'Is When'

 

It’s been 13 years since I started writing a weekly grammar column. And just when I think I’ve heard every weird grammar myth that ever existed, another one comes at me out of nowhere. Here’s an e-mail I got from a reader in Upstate New York.

“You can’t be talking about grammar and say ‘is when.’”

Apparently, somewhere in my column, I had used this this term. I was so gobsmacked by the “rule” that I didn’t bother to check. Instead, I immediately wrote back saying that was a new one on me and asking my correspondent where she heard it and if she knew of any rule books that mentioned it.

She was cool enough to answer me: She had no source. A teacher had told her that once and it stuck in her mind. She had never heard it anywhere else and didn’t know of any book that discussed it.

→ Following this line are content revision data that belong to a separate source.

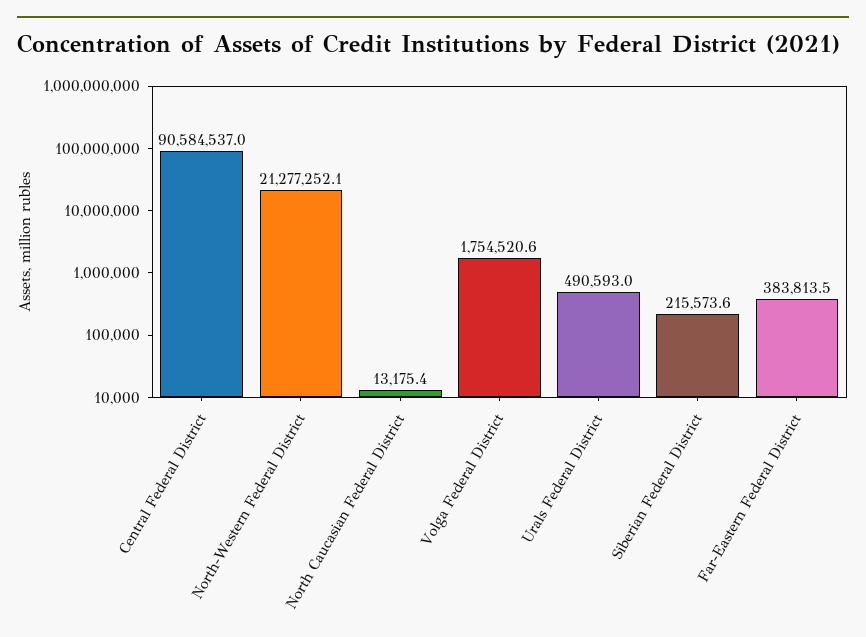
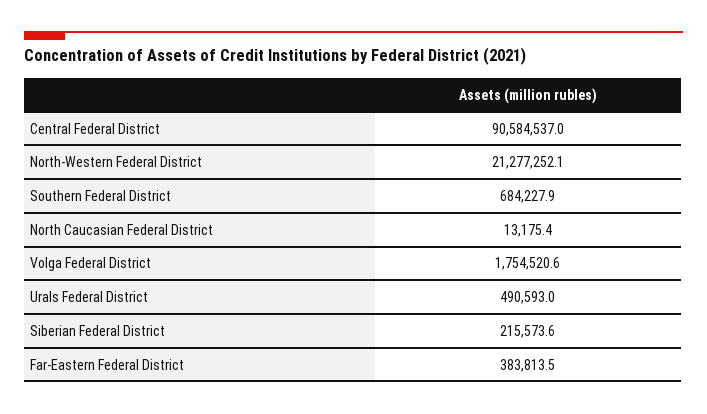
  {
    "Central Federal District": 90584537,
    "North-Western Federal District": 21277252.1,
    "North Caucasian Federal District": 13175.4,
    "Volga Federal District": 1754520.6,
    "Urals Federal District": 490593,
    "Siberian Federal District": 215573.6,
-   "Far-Eastern Federal District": 383813.5
+   "Far-Eastern Federal District": 383813.5,
+   "Southern Federal District": 684227.9
  }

In other words: We can add yet another silly superstition to the mountain of nonsense that people have been told and believed.

Like all grammar nonsense, the idea that you can't use “is when” may be rooted in some solid logic. There’s a common problem in writing called faulty predication that deals with sentences like “A death is when bereaved people come together to mourn.” That’s illogical because a death is a thing, not a when. Another example, “Good dental hygiene is when you brush three times a day.” Again, it’s just too weird to call hygiene a when.

But does that mean you can never say “is when”? Of course not.